## Given data:
:::
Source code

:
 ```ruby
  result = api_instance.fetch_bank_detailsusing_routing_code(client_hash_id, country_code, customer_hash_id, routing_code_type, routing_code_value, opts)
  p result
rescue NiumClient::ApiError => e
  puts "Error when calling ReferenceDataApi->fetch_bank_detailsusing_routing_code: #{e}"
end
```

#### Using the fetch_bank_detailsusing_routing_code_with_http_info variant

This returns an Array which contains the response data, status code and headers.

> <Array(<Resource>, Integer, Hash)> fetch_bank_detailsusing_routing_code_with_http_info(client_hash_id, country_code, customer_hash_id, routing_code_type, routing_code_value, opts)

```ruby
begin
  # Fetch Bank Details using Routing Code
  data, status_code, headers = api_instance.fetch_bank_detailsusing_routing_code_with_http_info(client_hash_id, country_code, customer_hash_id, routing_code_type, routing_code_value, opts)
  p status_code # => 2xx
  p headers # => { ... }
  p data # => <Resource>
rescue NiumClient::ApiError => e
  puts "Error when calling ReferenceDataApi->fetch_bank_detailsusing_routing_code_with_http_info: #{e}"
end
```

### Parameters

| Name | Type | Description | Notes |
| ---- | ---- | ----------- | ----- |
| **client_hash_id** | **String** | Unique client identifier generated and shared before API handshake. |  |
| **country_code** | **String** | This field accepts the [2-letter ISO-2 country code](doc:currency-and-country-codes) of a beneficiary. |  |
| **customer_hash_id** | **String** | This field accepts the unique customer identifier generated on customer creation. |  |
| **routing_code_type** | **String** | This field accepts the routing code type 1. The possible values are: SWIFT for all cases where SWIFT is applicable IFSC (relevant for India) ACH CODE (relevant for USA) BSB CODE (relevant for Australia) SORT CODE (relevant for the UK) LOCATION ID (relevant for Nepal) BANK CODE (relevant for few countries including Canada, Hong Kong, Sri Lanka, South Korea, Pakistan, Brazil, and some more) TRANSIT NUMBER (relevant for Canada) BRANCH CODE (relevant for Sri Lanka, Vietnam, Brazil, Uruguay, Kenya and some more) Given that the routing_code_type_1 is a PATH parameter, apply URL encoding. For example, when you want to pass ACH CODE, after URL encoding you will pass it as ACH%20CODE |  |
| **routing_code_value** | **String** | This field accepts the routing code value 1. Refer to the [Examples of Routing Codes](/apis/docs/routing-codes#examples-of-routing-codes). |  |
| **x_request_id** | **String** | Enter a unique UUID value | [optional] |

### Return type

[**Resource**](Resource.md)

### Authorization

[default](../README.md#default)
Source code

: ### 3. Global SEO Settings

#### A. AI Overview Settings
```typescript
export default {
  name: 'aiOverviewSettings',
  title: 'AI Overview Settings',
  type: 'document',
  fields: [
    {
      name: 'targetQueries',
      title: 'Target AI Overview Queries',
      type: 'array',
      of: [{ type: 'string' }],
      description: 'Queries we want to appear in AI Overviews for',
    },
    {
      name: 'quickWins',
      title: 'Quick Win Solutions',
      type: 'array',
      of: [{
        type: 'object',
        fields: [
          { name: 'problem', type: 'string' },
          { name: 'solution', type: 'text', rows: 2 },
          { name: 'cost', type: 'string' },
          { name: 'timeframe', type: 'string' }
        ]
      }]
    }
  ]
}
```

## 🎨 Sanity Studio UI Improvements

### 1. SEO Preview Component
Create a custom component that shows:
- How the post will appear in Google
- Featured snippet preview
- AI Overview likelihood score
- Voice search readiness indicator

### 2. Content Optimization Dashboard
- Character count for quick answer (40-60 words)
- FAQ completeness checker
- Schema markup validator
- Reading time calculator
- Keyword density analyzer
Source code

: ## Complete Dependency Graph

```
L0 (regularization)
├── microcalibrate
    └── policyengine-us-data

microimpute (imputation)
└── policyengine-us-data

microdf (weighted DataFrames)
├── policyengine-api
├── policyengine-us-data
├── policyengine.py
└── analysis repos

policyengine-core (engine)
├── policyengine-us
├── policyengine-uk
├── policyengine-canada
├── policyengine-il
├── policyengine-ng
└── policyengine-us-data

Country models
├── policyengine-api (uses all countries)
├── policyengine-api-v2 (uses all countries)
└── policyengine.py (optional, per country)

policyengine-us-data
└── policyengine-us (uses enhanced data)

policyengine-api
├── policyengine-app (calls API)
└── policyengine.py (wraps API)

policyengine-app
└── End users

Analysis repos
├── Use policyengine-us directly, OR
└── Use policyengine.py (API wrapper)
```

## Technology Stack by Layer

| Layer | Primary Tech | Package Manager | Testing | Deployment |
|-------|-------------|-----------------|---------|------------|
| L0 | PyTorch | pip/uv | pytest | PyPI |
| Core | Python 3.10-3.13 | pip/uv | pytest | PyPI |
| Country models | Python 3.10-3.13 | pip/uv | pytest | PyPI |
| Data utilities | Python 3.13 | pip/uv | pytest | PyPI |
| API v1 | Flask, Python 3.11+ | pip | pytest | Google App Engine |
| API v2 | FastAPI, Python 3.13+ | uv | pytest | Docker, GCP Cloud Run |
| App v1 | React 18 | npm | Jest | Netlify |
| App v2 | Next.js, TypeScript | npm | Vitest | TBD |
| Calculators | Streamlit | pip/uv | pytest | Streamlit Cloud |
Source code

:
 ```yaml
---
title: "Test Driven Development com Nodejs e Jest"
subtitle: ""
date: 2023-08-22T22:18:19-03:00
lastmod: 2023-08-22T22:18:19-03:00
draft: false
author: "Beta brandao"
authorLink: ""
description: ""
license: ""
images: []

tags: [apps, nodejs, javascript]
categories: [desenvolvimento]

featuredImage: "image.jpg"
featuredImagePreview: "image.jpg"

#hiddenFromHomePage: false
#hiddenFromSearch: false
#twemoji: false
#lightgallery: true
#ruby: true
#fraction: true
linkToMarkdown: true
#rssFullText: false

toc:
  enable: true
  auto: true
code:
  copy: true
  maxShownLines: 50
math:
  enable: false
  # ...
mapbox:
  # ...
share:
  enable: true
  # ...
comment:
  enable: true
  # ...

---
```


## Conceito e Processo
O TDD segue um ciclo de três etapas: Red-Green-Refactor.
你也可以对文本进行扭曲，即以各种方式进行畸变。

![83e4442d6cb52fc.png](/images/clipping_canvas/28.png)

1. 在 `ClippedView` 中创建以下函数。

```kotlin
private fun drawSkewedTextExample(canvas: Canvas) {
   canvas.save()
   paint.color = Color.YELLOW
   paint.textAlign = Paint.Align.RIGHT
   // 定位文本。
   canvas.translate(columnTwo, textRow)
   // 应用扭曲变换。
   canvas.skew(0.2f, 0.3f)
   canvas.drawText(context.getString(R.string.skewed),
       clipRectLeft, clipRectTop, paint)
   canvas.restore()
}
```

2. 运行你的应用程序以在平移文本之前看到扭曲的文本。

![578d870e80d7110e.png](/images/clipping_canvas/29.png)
:::
## Your objective:
Exactly as they appear above, output the lines of the data from the first through the one that contains "routing code type", and only those lines.

## Answer for the task:
Source code

:
 ```ruby
  result = api_instance.fetch_bank_detailsusing_routing_code(client_hash_id, country_code, customer_hash_id, routing_code_type, routing_code_value, opts)
  p result
rescue NiumClient::ApiError => e
  puts "Error when calling ReferenceDataApi->fetch_bank_detailsusing_routing_code: #{e}"
end
```

#### Using the fetch_bank_detailsusing_routing_code_with_http_info variant

This returns an Array which contains the response data, status code and headers.

> <Array(<Resource>, Integer, Hash)> fetch_bank_detailsusing_routing_code_with_http_info(client_hash_id, country_code, customer_hash_id, routing_code_type, routing_code_value, opts)

```ruby
begin
  # Fetch Bank Details using Routing Code
  data, status_code, headers = api_instance.fetch_bank_detailsusing_routing_code_with_http_info(client_hash_id, country_code, customer_hash_id, routing_code_type, routing_code_value, opts)
  p status_code # => 2xx
  p headers # => { ... }
  p data # => <Resource>
rescue NiumClient::ApiError => e
  puts "Error when calling ReferenceDataApi->fetch_bank_detailsusing_routing_code_with_http_info: #{e}"
end
```

### Parameters

| Name | Type | Description | Notes |
| ---- | ---- | ----------- | ----- |
| **client_hash_id** | **String** | Unique client identifier generated and shared before API handshake. |  |
| **country_code** | **String** | This field accepts the [2-letter ISO-2 country code](doc:currency-and-country-codes) of a beneficiary. |  |
| **customer_hash_id** | **String** | This field accepts the unique customer identifier generated on customer creation. |  |
| **routing_code_type** | **String** | This field accepts the routing code type 1. The possible values are: SWIFT for all cases where SWIFT is applicable IFSC (relevant for India) ACH CODE (relevant for USA) BSB CODE (relevant for Australia) SORT CODE (relevant for the UK) LOCATION ID (relevant for Nepal) BANK CODE (relevant for few countries including Canada, Hong Kong, Sri Lanka, South Korea, Pakistan, Brazil, and some more) TRANSIT NUMBER (relevant for Canada) BRANCH CODE (relevant for Sri Lanka, Vietnam, Brazil, Uruguay, Kenya and some more) Given that the routing_code_type_1 is a PATH parameter, apply URL encoding. For example, when you want to pass ACH CODE, after URL encoding you will pass it as ACH%20CODE |  |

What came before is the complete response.